• [Selected extract]

"""

This is an unusual complaint for someone taking the birth control pill.
Most of the time, BCPs make menstrual cramps better, not worse. For many women, their menstrual cramps disappear altogether.
There are two reasons for this expected improvement in cramps, and both are related to the strength of the progestin half of the birth control pill. Progestin normally suppresses ovarian function, inhibiting ovulation and also markedly reducing estrogen levels. The other half of the birth control (the estrogen half), builds the woman’s estrogen levels back up, but usually to a level that is lower than what they started out with.
These generally lower levels of estrogen mean that the lining of the uterus (endometrium) has less buildup at the time of the menstrual flow, leading to lighter, shorter periods. This in turn provokes fewer menstrual cramps.
The other hormonal impact of the progestin half of the birth control pill is to block uterine contractions. Progestins have smooth muscle relaxing properties, and the uterus, itself a large smooth muscle, will relax in the presence of progestin. This leads to reduced or eliminated menstrual cramps.
But both of these impacts are more dramatic with stronger progestins with long half lives. The weaker progestins, or those that wear off quickly, may not suppress ovarian function very well, and may be more inconsistent in their suppresion of uterine contractions. They will still prevent pregnancy, as the BCPs do many other things that are contraceptive in nature, but they may not prevent cramps, and often the cramps worsen if ovarian function is not inhibited.
Understanding the physiology of the interaction between BCPs and menstrual cramps will lead to a number of possible clinical responses to resolve the issue.
Most of the time, these increased cramps are because the BCP is not strong enough to consistently suppress ovarian function. Changing to a stronger progestin with a longer half life (such as levonorgestrel) will frequently resolve the problem, particularly if attention is paid to taking every pill, on schedule. In a few cases, taking the pill continuously may be necessary to achieve this goal.
In a minority of cases, worsening menstrual cramps will be due to the new onset of a medical or gynecologic problem, such as endometriosis or PID. A pelvic examination can usually determine the presence of these conditions as both will demonstrate pelvic tenderness, while menstrual cramps have tenderness only while the cramping is present.

"""

• [Records supplied]

"""

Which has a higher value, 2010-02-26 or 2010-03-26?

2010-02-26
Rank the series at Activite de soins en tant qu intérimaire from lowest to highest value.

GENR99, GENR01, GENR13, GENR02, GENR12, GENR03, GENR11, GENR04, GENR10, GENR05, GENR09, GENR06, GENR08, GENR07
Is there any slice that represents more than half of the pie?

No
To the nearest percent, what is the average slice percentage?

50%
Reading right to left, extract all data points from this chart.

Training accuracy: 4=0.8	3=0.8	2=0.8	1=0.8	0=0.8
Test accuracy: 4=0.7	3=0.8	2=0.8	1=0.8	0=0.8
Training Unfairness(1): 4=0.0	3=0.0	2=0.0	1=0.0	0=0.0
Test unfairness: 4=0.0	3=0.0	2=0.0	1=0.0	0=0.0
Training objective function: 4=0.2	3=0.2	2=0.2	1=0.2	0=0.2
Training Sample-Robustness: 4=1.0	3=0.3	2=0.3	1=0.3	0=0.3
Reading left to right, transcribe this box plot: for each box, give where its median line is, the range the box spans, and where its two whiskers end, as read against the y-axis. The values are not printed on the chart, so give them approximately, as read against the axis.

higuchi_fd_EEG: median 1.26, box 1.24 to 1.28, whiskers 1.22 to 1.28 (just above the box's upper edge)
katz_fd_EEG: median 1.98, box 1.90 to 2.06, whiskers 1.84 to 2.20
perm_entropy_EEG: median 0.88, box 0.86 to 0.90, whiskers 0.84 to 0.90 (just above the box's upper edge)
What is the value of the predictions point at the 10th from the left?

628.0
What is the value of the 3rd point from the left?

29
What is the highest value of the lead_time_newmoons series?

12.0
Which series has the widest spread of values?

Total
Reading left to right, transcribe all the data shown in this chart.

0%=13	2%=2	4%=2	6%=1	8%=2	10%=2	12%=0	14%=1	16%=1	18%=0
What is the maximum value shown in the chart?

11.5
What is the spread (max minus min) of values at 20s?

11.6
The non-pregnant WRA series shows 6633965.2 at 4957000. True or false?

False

"""

• [Brief A]
In the text on birth control pills and menstrual cramps, which progestin is named as an example of a stronger progestin with a longer half life?
• [Brief B]
List every effect that the text on birth control pills and menstrual cramps attributes to progestin.
• [Brief C]
Please quote everything in the text on birth control pills and menstrual cramps from "Most of the time, BCPs" down to "started out with.".

• [Answer area A]
Levonorgestrel.

• [Answer area B]
- Suppresses ovarian function
- Inhibits ovulation
- Markedly reduces estrogen levels
- Blocks uterine contractions by relaxing the uterus, a smooth muscle

• [Answer area C]
Most of the time, BCPs make menstrual cramps better, not worse. For many women, their menstrual cramps disappear altogether.
There are two reasons for this expected improvement in cramps, and both are related to the strength of the progestin half of the birth control pill. Progestin normally suppresses ovarian function, inhibiting ovulation and also markedly reducing estrogen levels. The other half of the birth control (the estrogen half), builds the woman’s estrogen levels back up, but usually to a level that is lower than what they started out with.